■ **RECORDS FOR THE TASK**:
——

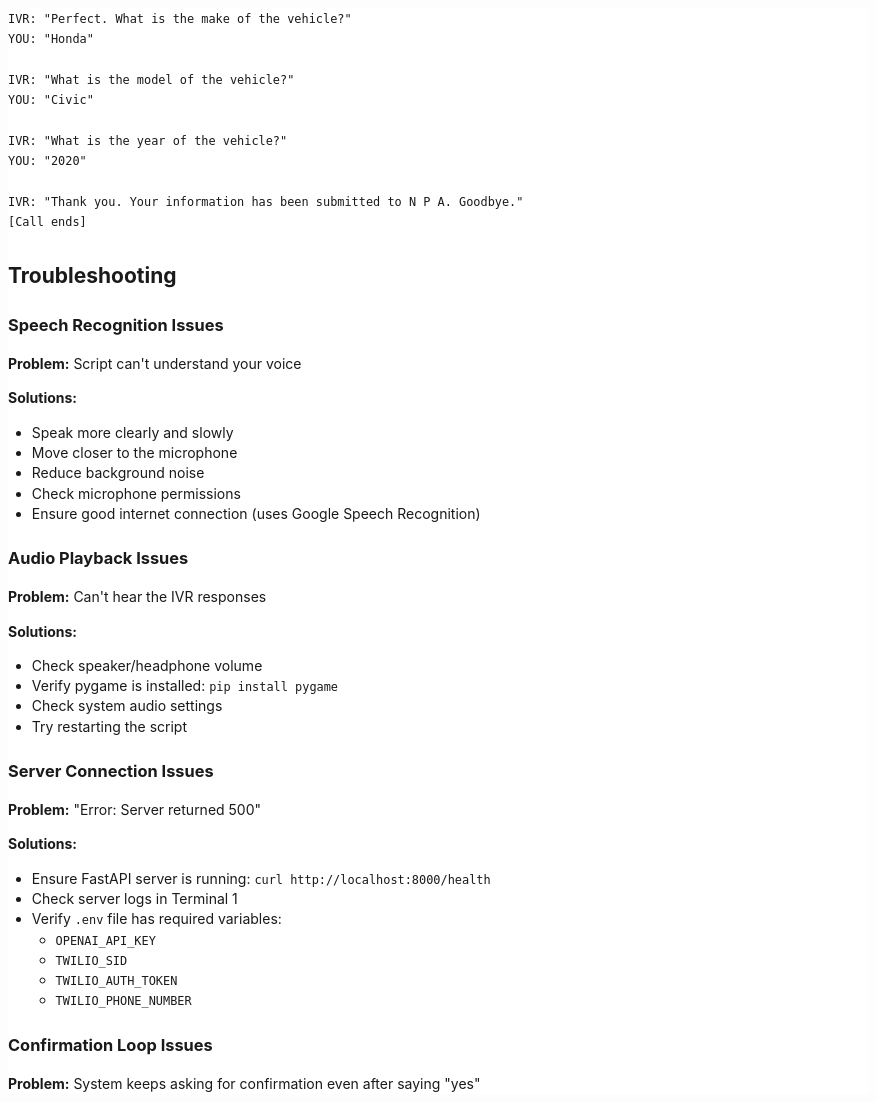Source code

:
 ```
IVR: "Perfect. What is the make of the vehicle?"
YOU: "Honda"

IVR: "What is the model of the vehicle?"
YOU: "Civic"

IVR: "What is the year of the vehicle?"
YOU: "2020"

IVR: "Thank you. Your information has been submitted to N P A. Goodbye."
[Call ends]
```

## Troubleshooting

### Speech Recognition Issues

**Problem:** Script can't understand your voice

**Solutions:**
- Speak more clearly and slowly
- Move closer to the microphone
- Reduce background noise
- Check microphone permissions
- Ensure good internet connection (uses Google Speech Recognition)

### Audio Playback Issues

**Problem:** Can't hear the IVR responses

**Solutions:**
- Check speaker/headphone volume
- Verify pygame is installed: `pip install pygame`
- Check system audio settings
- Try restarting the script

### Server Connection Issues

**Problem:** "Error: Server returned 500"

**Solutions:**
- Ensure FastAPI server is running: `curl http://localhost:8000/health`
- Check server logs in Terminal 1
- Verify `.env` file has required variables:
  - `OPENAI_API_KEY`
  - `TWILIO_SID`
  - `TWILIO_AUTH_TOKEN`
  - `TWILIO_PHONE_NUMBER`

### Confirmation Loop Issues

**Problem:** System keeps asking for confirmation even after saying "yes"
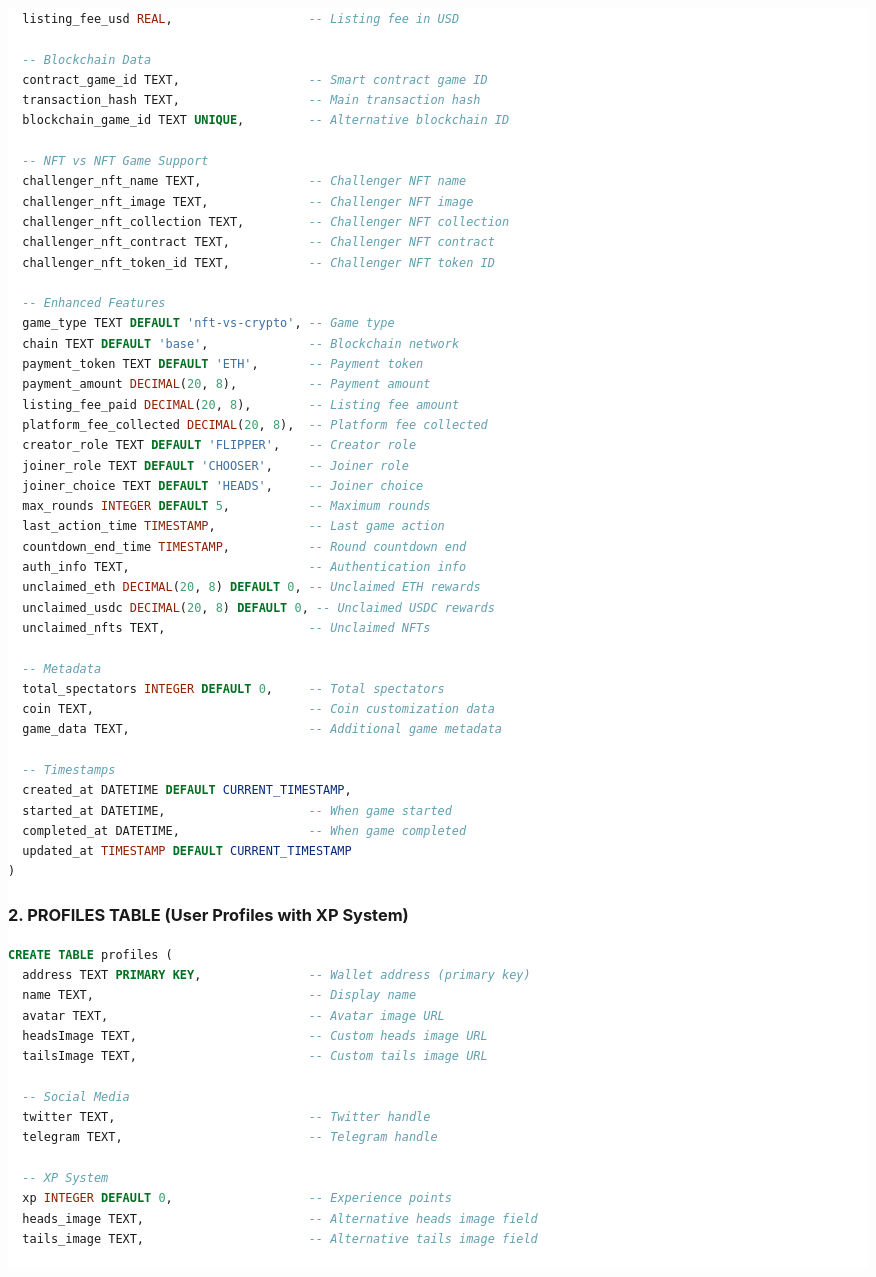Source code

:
 ```sql
  listing_fee_usd REAL,                   -- Listing fee in USD
  
  -- Blockchain Data
  contract_game_id TEXT,                  -- Smart contract game ID
  transaction_hash TEXT,                  -- Main transaction hash
  blockchain_game_id TEXT UNIQUE,         -- Alternative blockchain ID
  
  -- NFT vs NFT Game Support
  challenger_nft_name TEXT,               -- Challenger NFT name
  challenger_nft_image TEXT,              -- Challenger NFT image
  challenger_nft_collection TEXT,         -- Challenger NFT collection
  challenger_nft_contract TEXT,           -- Challenger NFT contract
  challenger_nft_token_id TEXT,           -- Challenger NFT token ID
  
  -- Enhanced Features
  game_type TEXT DEFAULT 'nft-vs-crypto', -- Game type
  chain TEXT DEFAULT 'base',              -- Blockchain network
  payment_token TEXT DEFAULT 'ETH',       -- Payment token
  payment_amount DECIMAL(20, 8),          -- Payment amount
  listing_fee_paid DECIMAL(20, 8),        -- Listing fee amount
  platform_fee_collected DECIMAL(20, 8),  -- Platform fee collected
  creator_role TEXT DEFAULT 'FLIPPER',    -- Creator role
  joiner_role TEXT DEFAULT 'CHOOSER',     -- Joiner role
  joiner_choice TEXT DEFAULT 'HEADS',     -- Joiner choice
  max_rounds INTEGER DEFAULT 5,           -- Maximum rounds
  last_action_time TIMESTAMP,             -- Last game action
  countdown_end_time TIMESTAMP,           -- Round countdown end
  auth_info TEXT,                         -- Authentication info
  unclaimed_eth DECIMAL(20, 8) DEFAULT 0, -- Unclaimed ETH rewards
  unclaimed_usdc DECIMAL(20, 8) DEFAULT 0, -- Unclaimed USDC rewards
  unclaimed_nfts TEXT,                    -- Unclaimed NFTs
  
  -- Metadata
  total_spectators INTEGER DEFAULT 0,     -- Total spectators
  coin TEXT,                              -- Coin customization data
  game_data TEXT,                         -- Additional game metadata
  
  -- Timestamps
  created_at DATETIME DEFAULT CURRENT_TIMESTAMP,
  started_at DATETIME,                    -- When game started
  completed_at DATETIME,                  -- When game completed
  updated_at TIMESTAMP DEFAULT CURRENT_TIMESTAMP
)
```

### 2. **PROFILES TABLE** (User Profiles with XP System)
```sql
CREATE TABLE profiles (
  address TEXT PRIMARY KEY,               -- Wallet address (primary key)
  name TEXT,                              -- Display name
  avatar TEXT,                            -- Avatar image URL
  headsImage TEXT,                        -- Custom heads image URL
  tailsImage TEXT,                        -- Custom tails image URL
  
  -- Social Media
  twitter TEXT,                           -- Twitter handle
  telegram TEXT,                          -- Telegram handle
  
  -- XP System
  xp INTEGER DEFAULT 0,                   -- Experience points
  heads_image TEXT,                       -- Alternative heads image field
  tails_image TEXT,                       -- Alternative tails image field
  
```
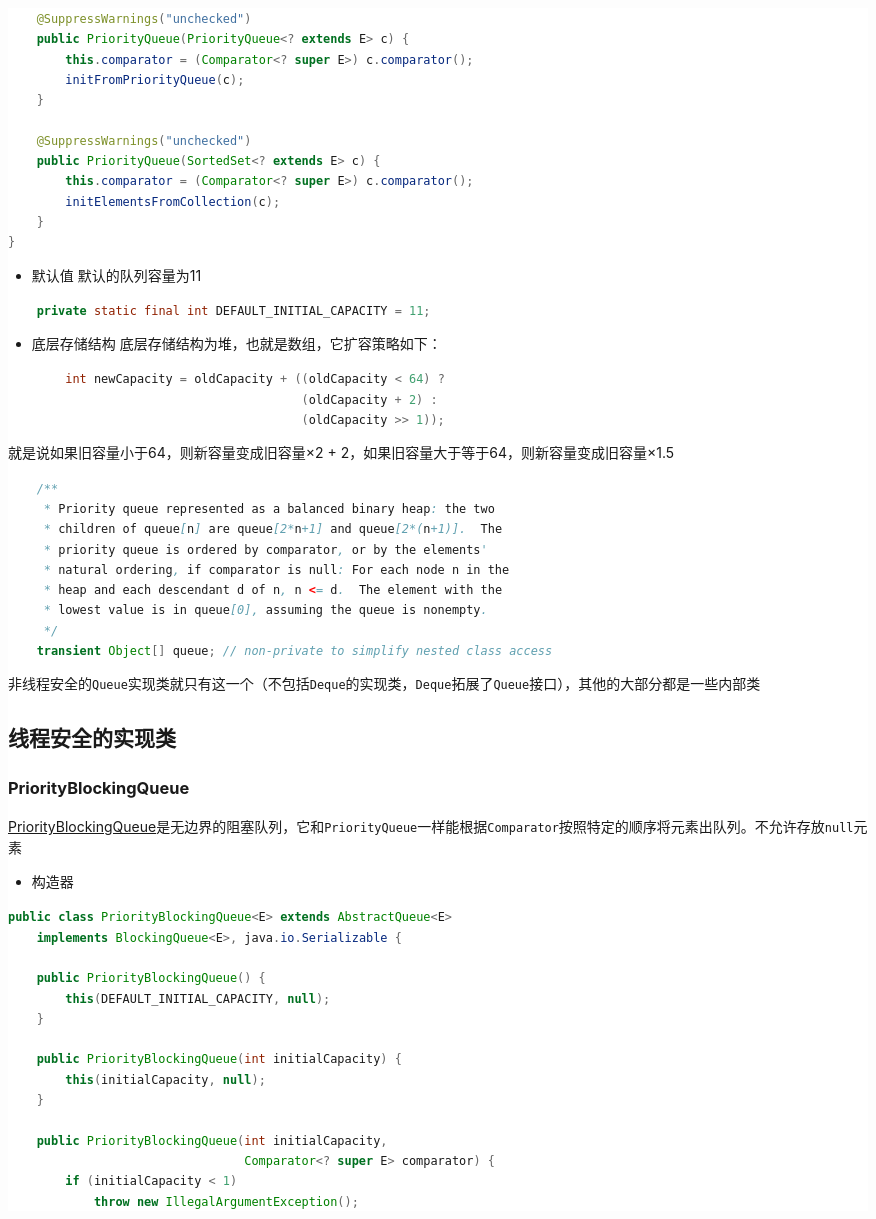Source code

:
 ```java
    @SuppressWarnings("unchecked")
    public PriorityQueue(PriorityQueue<? extends E> c) {
        this.comparator = (Comparator<? super E>) c.comparator();
        initFromPriorityQueue(c);
    }

    @SuppressWarnings("unchecked")
    public PriorityQueue(SortedSet<? extends E> c) {
        this.comparator = (Comparator<? super E>) c.comparator();
        initElementsFromCollection(c);
    }
}
```

* 默认值
默认的队列容量为11
```java
    private static final int DEFAULT_INITIAL_CAPACITY = 11;
```

* 底层存储结构
底层存储结构为堆，也就是数组，它扩容策略如下：
```java
        int newCapacity = oldCapacity + ((oldCapacity < 64) ?
                                         (oldCapacity + 2) :
                                         (oldCapacity >> 1));
```
就是说如果旧容量小于64，则新容量变成旧容量×2 + 2，如果旧容量大于等于64，则新容量变成旧容量×1.5
```java
    /**
     * Priority queue represented as a balanced binary heap: the two
     * children of queue[n] are queue[2*n+1] and queue[2*(n+1)].  The
     * priority queue is ordered by comparator, or by the elements'
     * natural ordering, if comparator is null: For each node n in the
     * heap and each descendant d of n, n <= d.  The element with the
     * lowest value is in queue[0], assuming the queue is nonempty.
     */
    transient Object[] queue; // non-private to simplify nested class access
```

非线程安全的`Queue`实现类就只有这一个（不包括`Deque`的实现类，`Deque`拓展了`Queue`接口），其他的大部分都是一些内部类

## 线程安全的实现类

### PriorityBlockingQueue

[PriorityBlockingQueue](https://docs.oracle.com/javase/8/docs/api/java/util/concurrent/PriorityBlockingQueue.html)是无边界的阻塞队列，它和`PriorityQueue`一样能根据`Comparator`按照特定的顺序将元素出队列。不允许存放`null`元素

* 构造器
```java
public class PriorityBlockingQueue<E> extends AbstractQueue<E>
    implements BlockingQueue<E>, java.io.Serializable {

    public PriorityBlockingQueue() {
        this(DEFAULT_INITIAL_CAPACITY, null);
    }

    public PriorityBlockingQueue(int initialCapacity) {
        this(initialCapacity, null);
    }

    public PriorityBlockingQueue(int initialCapacity,
                                 Comparator<? super E> comparator) {
        if (initialCapacity < 1)
            throw new IllegalArgumentException();
```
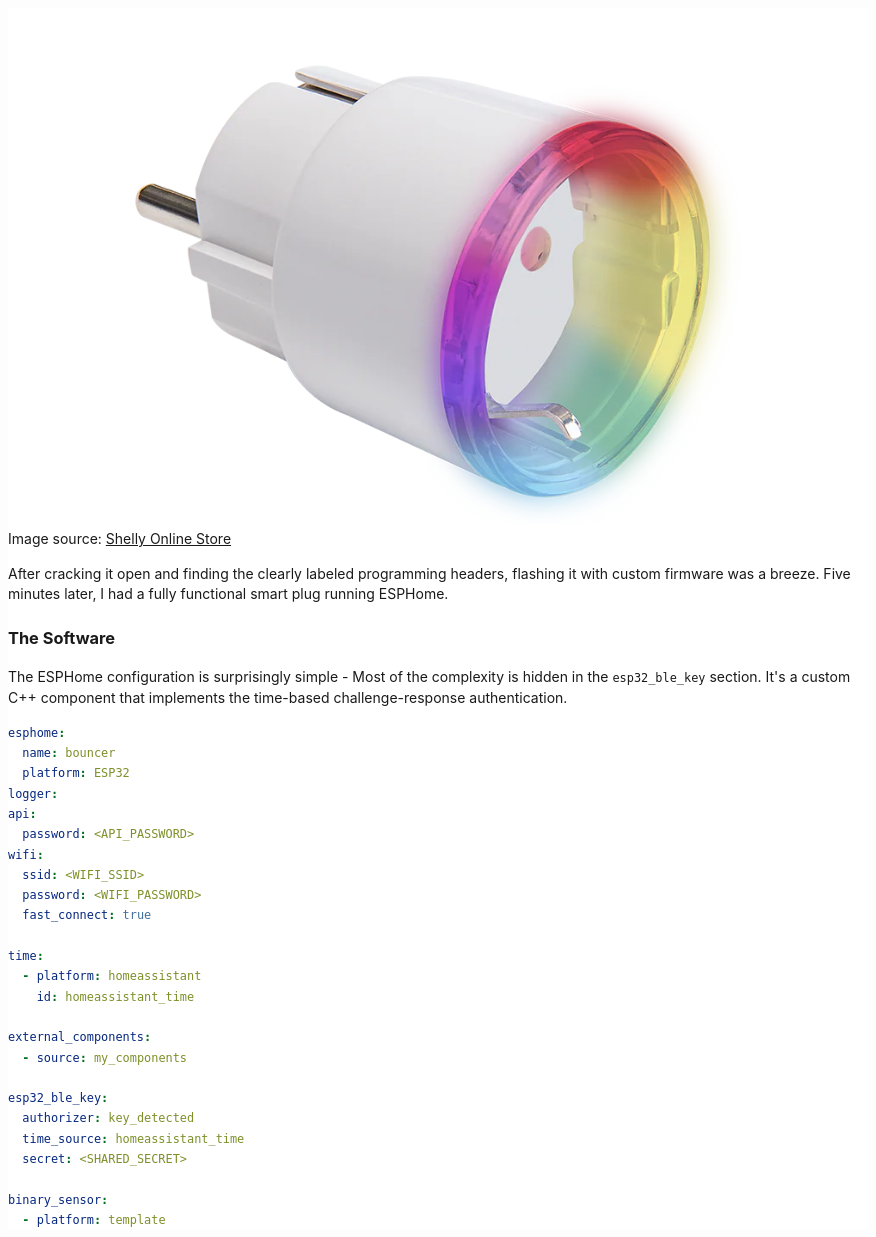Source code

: ![shelly](shelly.png)
Image source: [Shelly Online Store](https://www.shelly.com/products/shelly-plus-plug-s-white?variant=56273485365597)

After cracking it open and finding the clearly labeled programming headers, flashing it with custom firmware was a breeze. Five minutes later, I had a fully functional smart plug running ESPHome.

### The Software

The ESPHome configuration is surprisingly simple - Most of the complexity is hidden in the `esp32_ble_key` section. It's a custom C++ component that implements the time-based challenge-response authentication.

```yaml
esphome:
  name: bouncer
  platform: ESP32
logger:
api:
  password: <API_PASSWORD>
wifi:
  ssid: <WIFI_SSID>
  password: <WIFI_PASSWORD>
  fast_connect: true

time:
  - platform: homeassistant
    id: homeassistant_time

external_components:
  - source: my_components

esp32_ble_key:
  authorizer: key_detected
  time_source: homeassistant_time
  secret: <SHARED_SECRET>

binary_sensor:
  - platform: template
```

——

From the records, copy every line that has the string "Unclaimed" in it.

■ **REPLY**:
  unclaimed_eth DECIMAL(20, 8) DEFAULT 0, -- Unclaimed ETH rewards
  unclaimed_usdc DECIMAL(20, 8) DEFAULT 0, -- Unclaimed USDC rewards
  unclaimed_nfts TEXT,                    -- Unclaimed NFTs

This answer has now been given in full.